Images are to be excluded, and the rest of the data repeated exactly.
++++ RECORDS SHOWN ++++
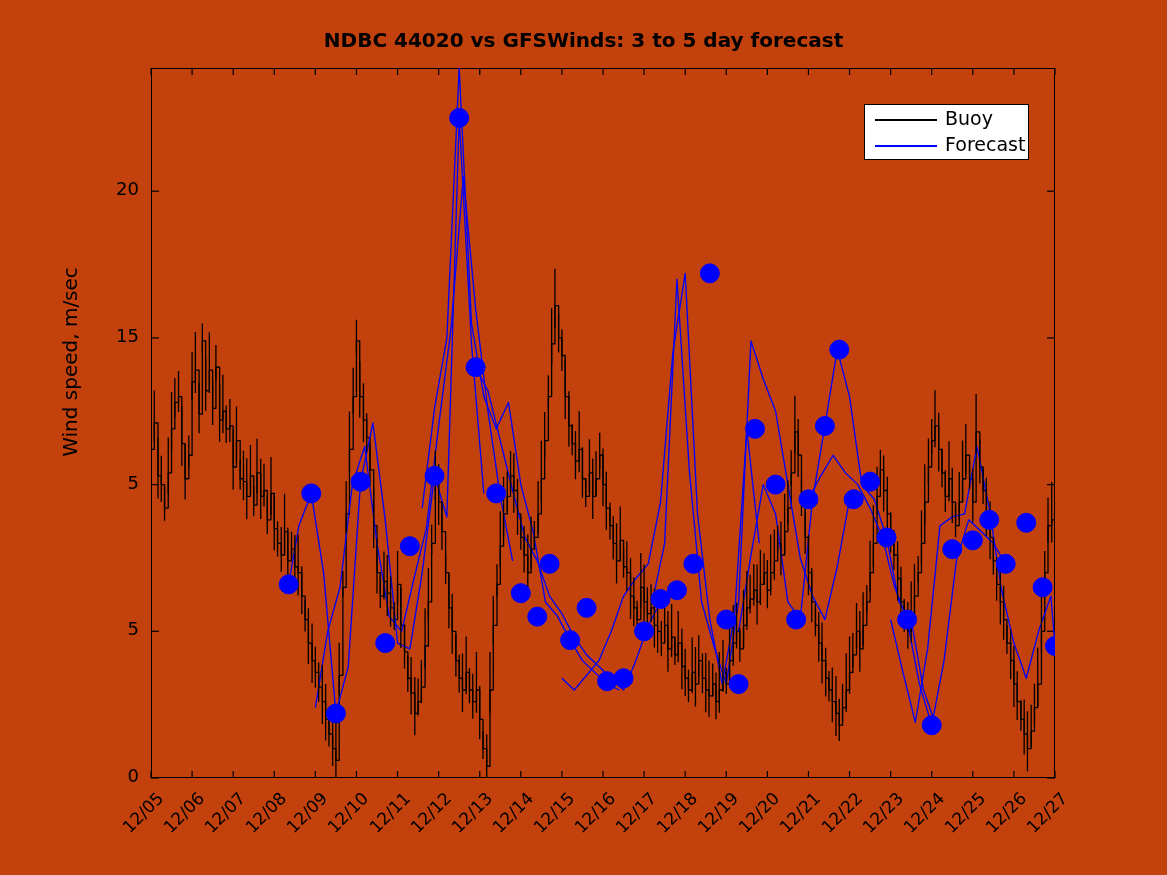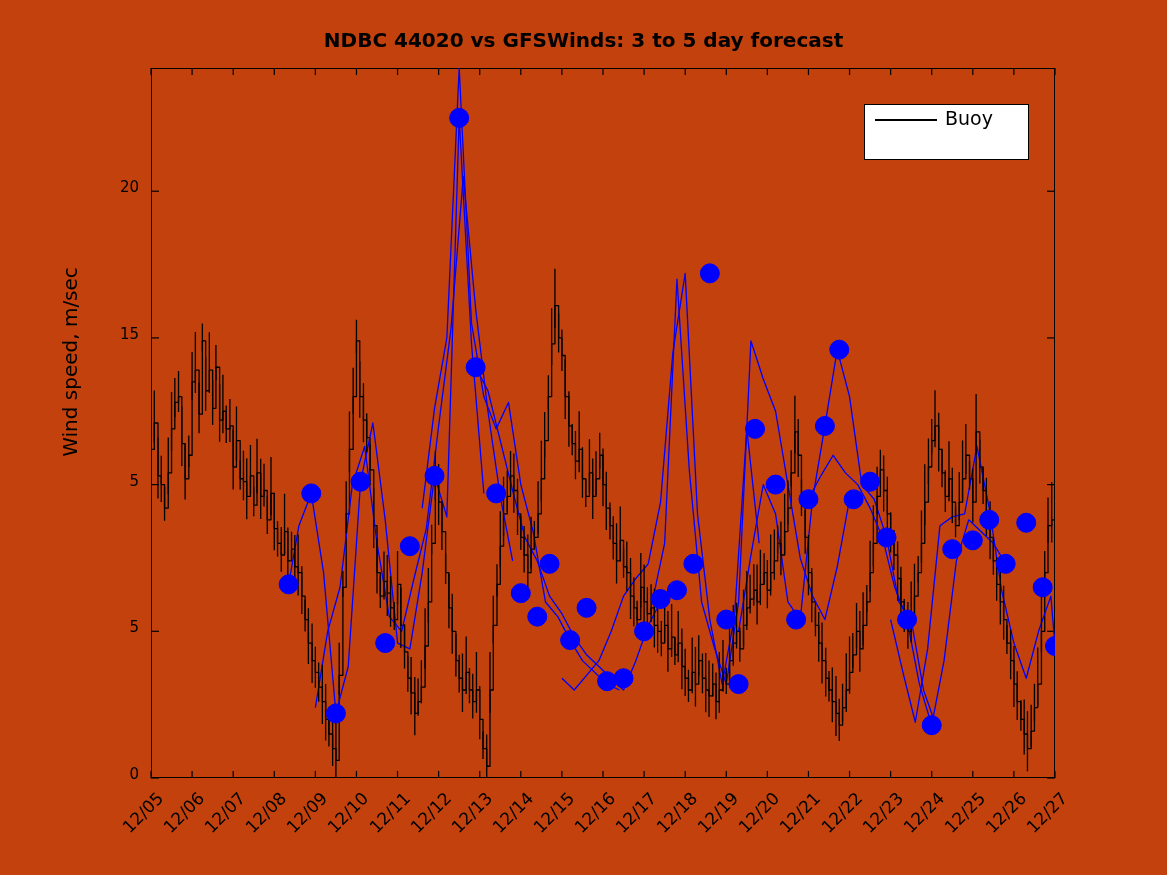--- a/index.html
+++ b/index.html
@@ -218,6 +218,10 @@
       <div class="legend-swatch" style="background: rgb(0, 0, 0);"></div>
       <div class="legend-text">Buoy</div>
     </div>
+    <div class="legend-row" style="top:27px;">
+      <div class="legend-swatch" style="background: rgb(0, 0, 255);"></div>
+      <div class="legend-text">Forecast</div>
+    </div>
   </div>
 
 </div>

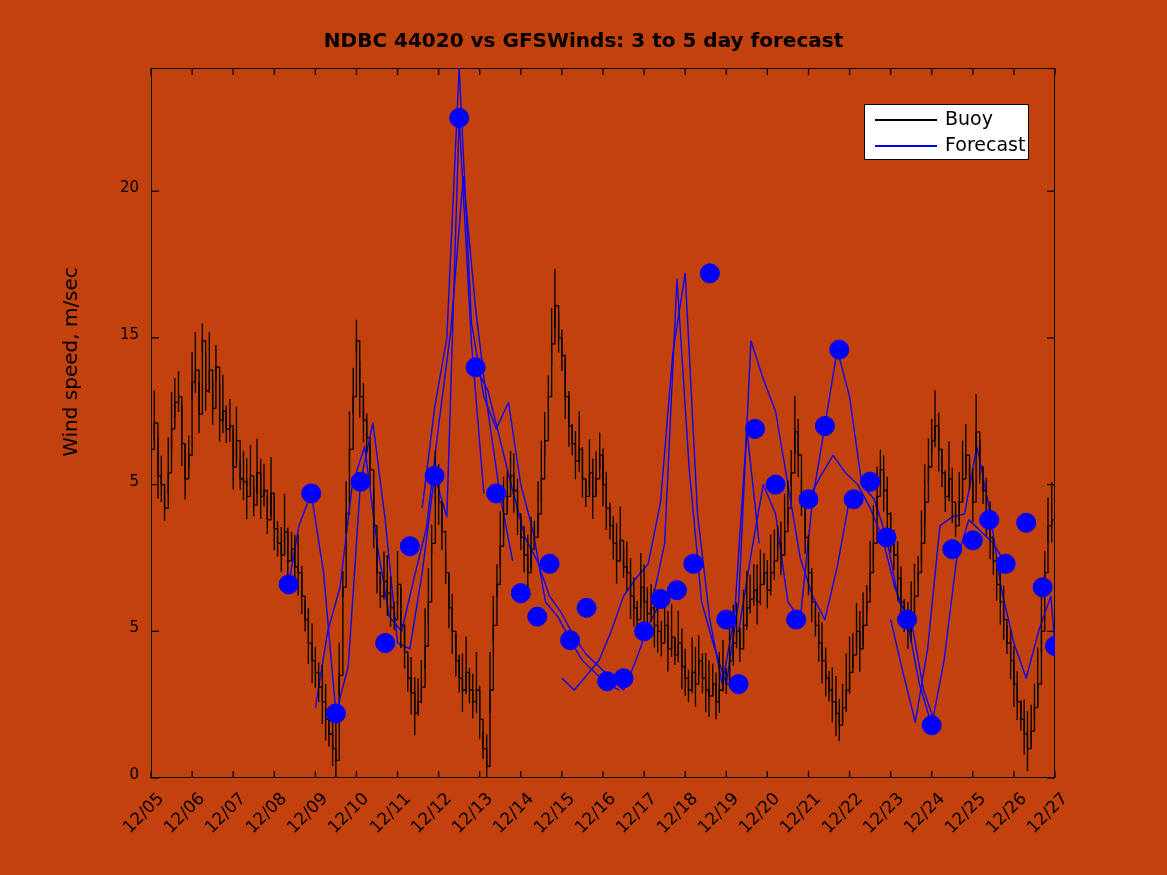--- a/index.html
+++ b/index.html
@@ -23,7 +23,7 @@
   #svg-layer{position:absolute;left:0;top:0;width:1167px;height:875px;pointer-events:none;}
 
   .ytick-label{
-    position:absolute;text-align:right;font-size:15px;color:#000;
+    position:absolute;text-align:right;font-size:18px;color:#000;
     width:46px;
   }
   .xtick-label{

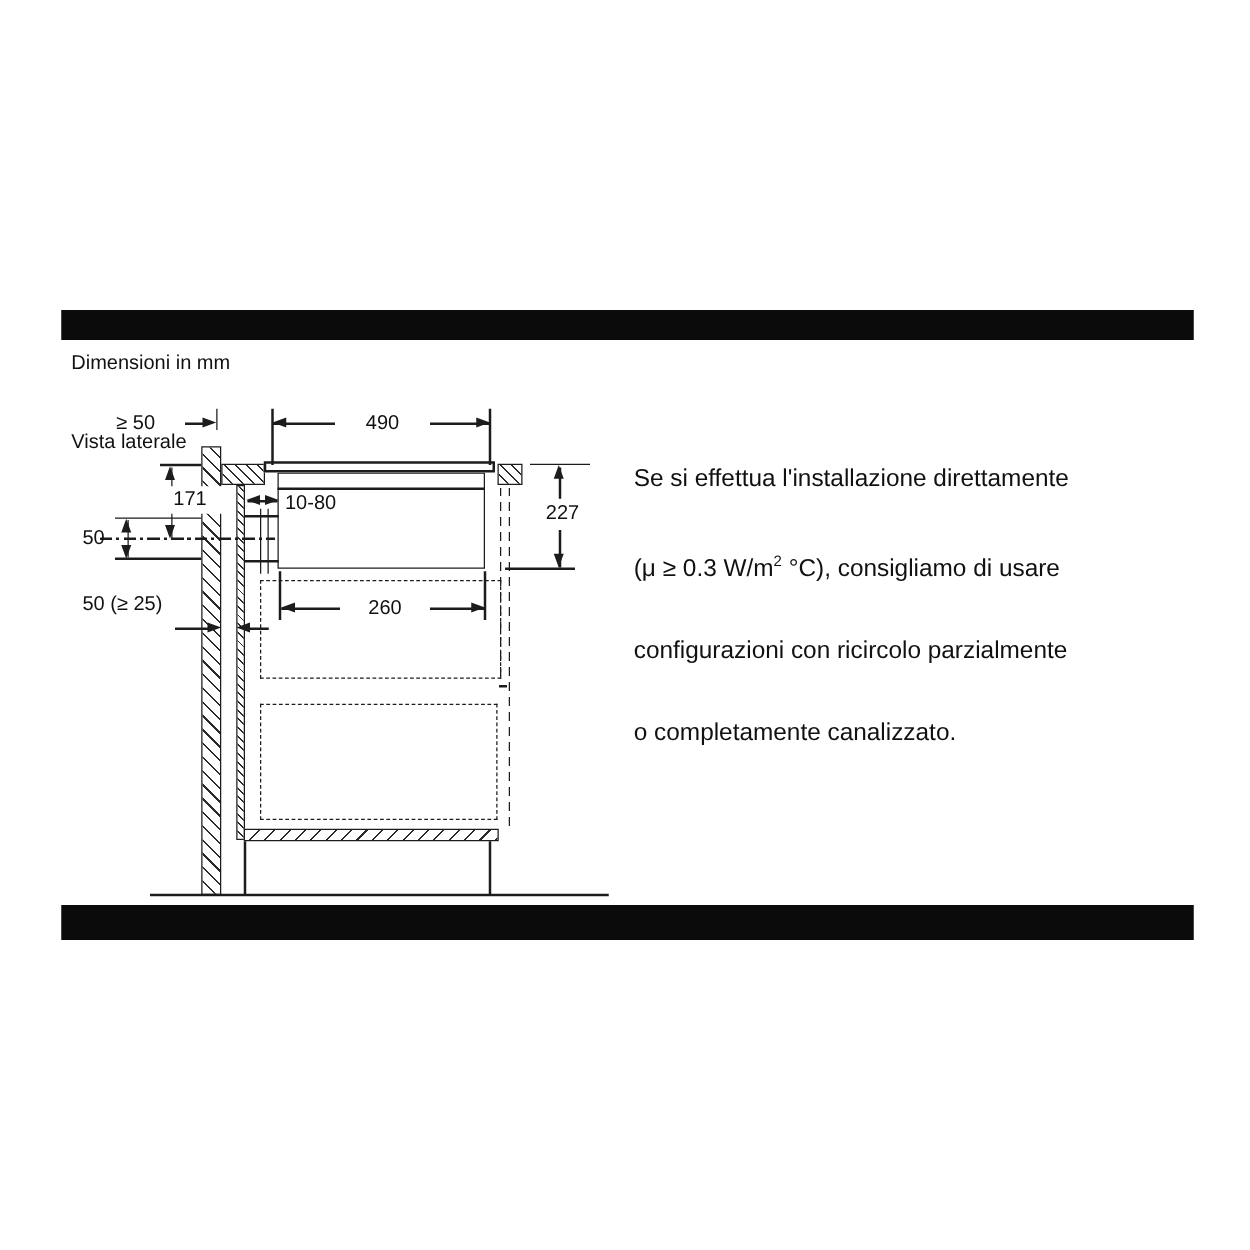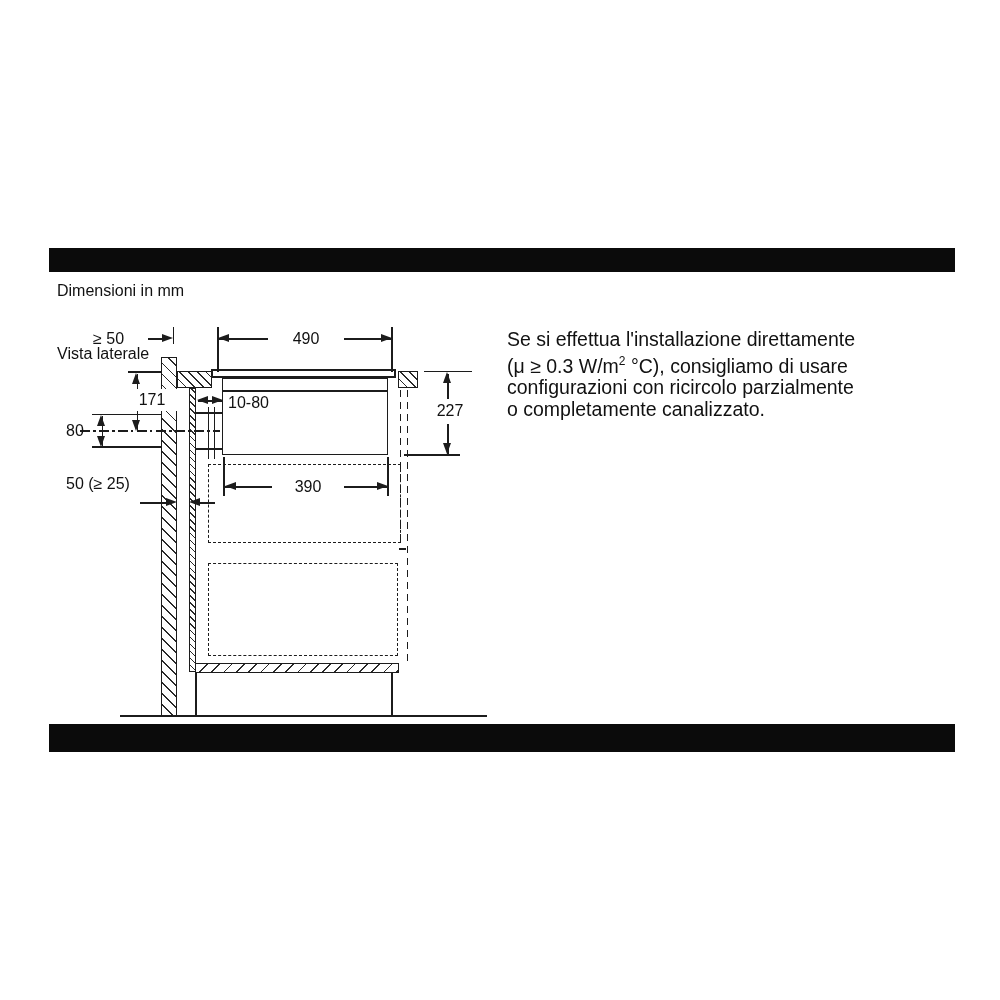--- a/index.html
+++ b/index.html
@@ -25,7 +25,7 @@
   .ar-l{width:0;height:0;border-top:4.5px solid transparent;border-bottom:4.5px solid transparent;border-right:11px solid #1c1c1c;}
   .ar-u{width:0;height:0;border-left:4.5px solid transparent;border-right:4.5px solid transparent;border-bottom:11px solid #1c1c1c;}
   .ar-d{width:0;height:0;border-left:4.5px solid transparent;border-right:4.5px solid transparent;border-top:11px solid #1c1c1c;}
-  .note-line{font-size:19.5px;line-height:21.8px;white-space:nowrap;}
+  .note-line{font-size:19.5px;line-height:21.8px;white-space:nowrap;margin-top:44px;}
   sup{font-size:12px;}
 </style>
 </head>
++++
§ ANSWER TO THIS PROBLEM:
--- a/index.html
+++ b/index.html
@@ -218,6 +218,10 @@
       <div class="legend-swatch" style="background: rgb(0, 0, 0);"></div>
       <div class="legend-text">Buoy</div>
     </div>
+    <div class="legend-row" style="top:27px;">
+      <div class="legend-swatch" style="background: rgb(0, 0, 255);"></div>
+      <div class="legend-text">Forecast</div>
+    </div>
   </div>
 
 </div>

--- a/index.html
+++ b/index.html
@@ -23,7 +23,7 @@
   #svg-layer{position:absolute;left:0;top:0;width:1167px;height:875px;pointer-events:none;}
 
   .ytick-label{
-    position:absolute;text-align:right;font-size:15px;color:#000;
+    position:absolute;text-align:right;font-size:18px;color:#000;
     width:46px;
   }
   .xtick-label{

--- a/index.html
+++ b/index.html
@@ -25,7 +25,7 @@
   .ar-l{width:0;height:0;border-top:4.5px solid transparent;border-bottom:4.5px solid transparent;border-right:11px solid #1c1c1c;}
   .ar-u{width:0;height:0;border-left:4.5px solid transparent;border-right:4.5px solid transparent;border-bottom:11px solid #1c1c1c;}
   .ar-d{width:0;height:0;border-left:4.5px solid transparent;border-right:4.5px solid transparent;border-top:11px solid #1c1c1c;}
-  .note-line{font-size:19.5px;line-height:21.8px;white-space:nowrap;}
+  .note-line{font-size:19.5px;line-height:21.8px;white-space:nowrap;margin-top:44px;}
   sup{font-size:12px;}
 </style>
 </head>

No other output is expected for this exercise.